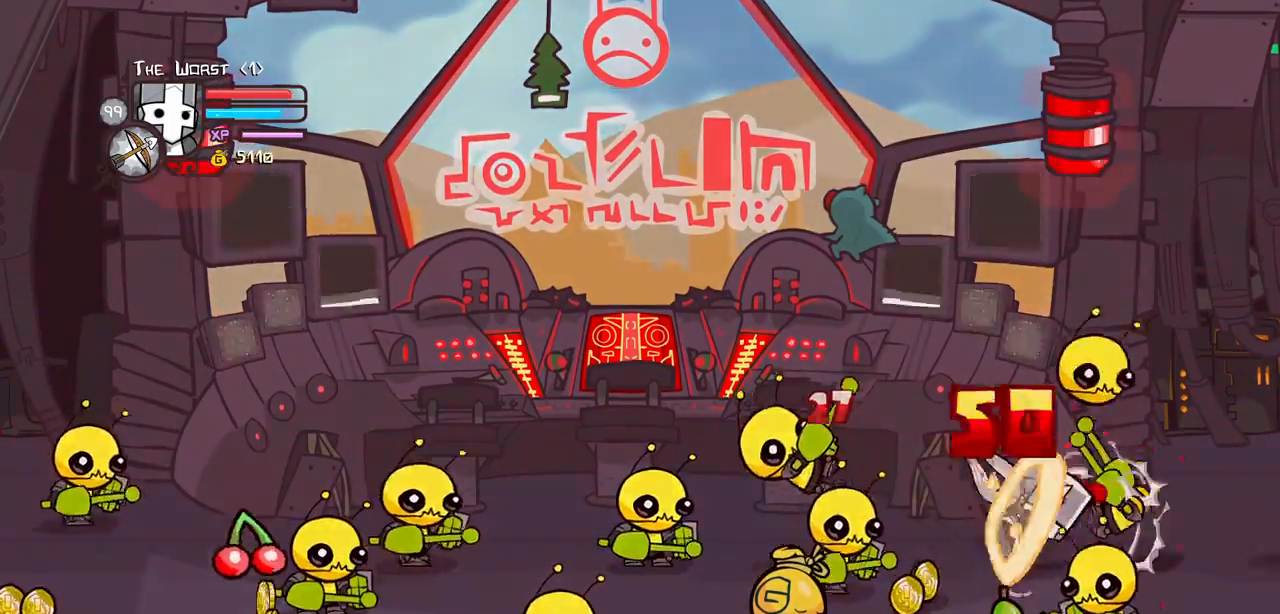
Gameplay with keyboard; each line is a JSON object with the keys held at the frame after it. "events" lists presses ("down") and releases ("up") of "block", "down", "heavy", "item", "iteml", "itemr", "jump", "left", "light", "magic", "right" and "up" between this image and that frame as [ms after this image, input, new state], when the widget could be followed in between. No other keys are recorded. Mouse input is not recorded. Key names are as the overlay labels them; some are game actions (e.g. jump) rather than physical keys.
{"keys": [], "events": [[17, "right", "up"], [150, "light", "up"], [200, "light", "down"], [384, "light", "up"], [484, "left", "up"]]}
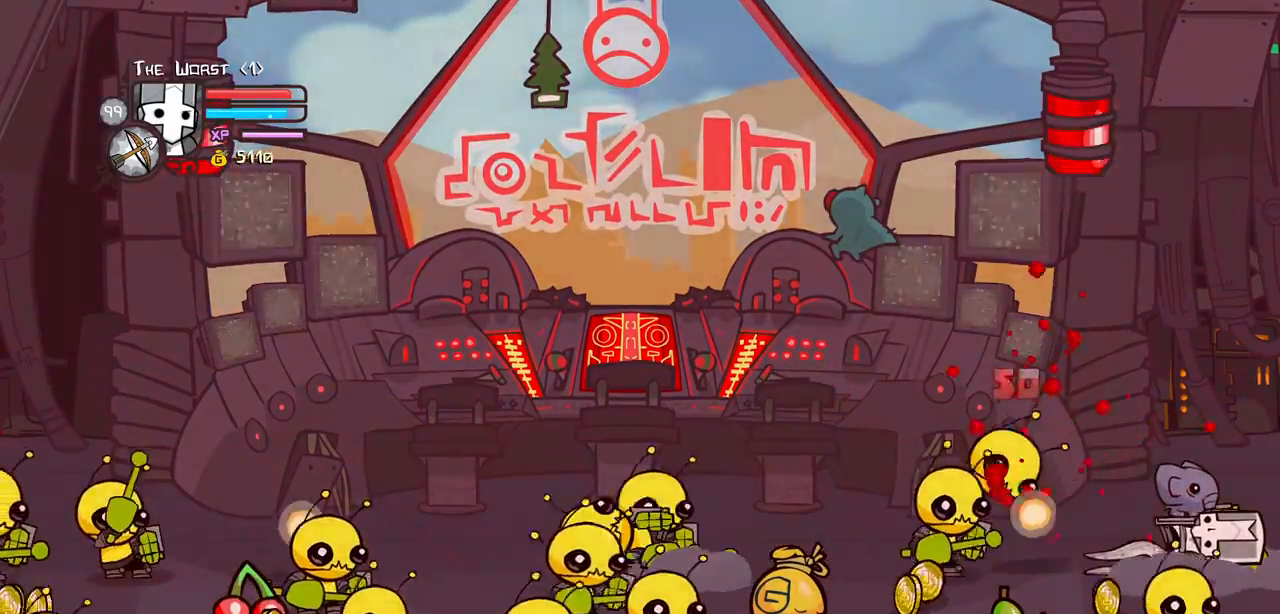
{"keys": ["down", "right"], "events": [[84, "down", "down"], [84, "left", "down"], [450, "left", "up"], [450, "right", "down"]]}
◆ ◆ ◆ ◆ ◆
WHAT IS REQUIRED –
The finished copy should match the data above word for word and contain no pictures.

WRITTEN SOLUTION –
Gameplay with keyboard; each line is a JSON object with the keys held at the frame after it. "events" lists presses ("down") and releases ("up") of "block", "down", "heavy", "item", "iteml", "itemr", "jump", "left", "light", "magic", "right" and "up" between this image and that frame as [ms after this image, input, new state], when the widget could be followed in between. No other keys are recorded. Mouse input is not recorded. Key names are as the overlay labels them; some are game actions (e.g. jump) rather than physical keys.
{"keys": [], "events": [[17, "right", "up"], [150, "light", "up"], [200, "light", "down"], [384, "light", "up"], [484, "left", "up"]]}
{"keys": ["down", "right"], "events": [[84, "down", "down"], [84, "left", "down"], [450, "left", "up"], [450, "right", "down"]]}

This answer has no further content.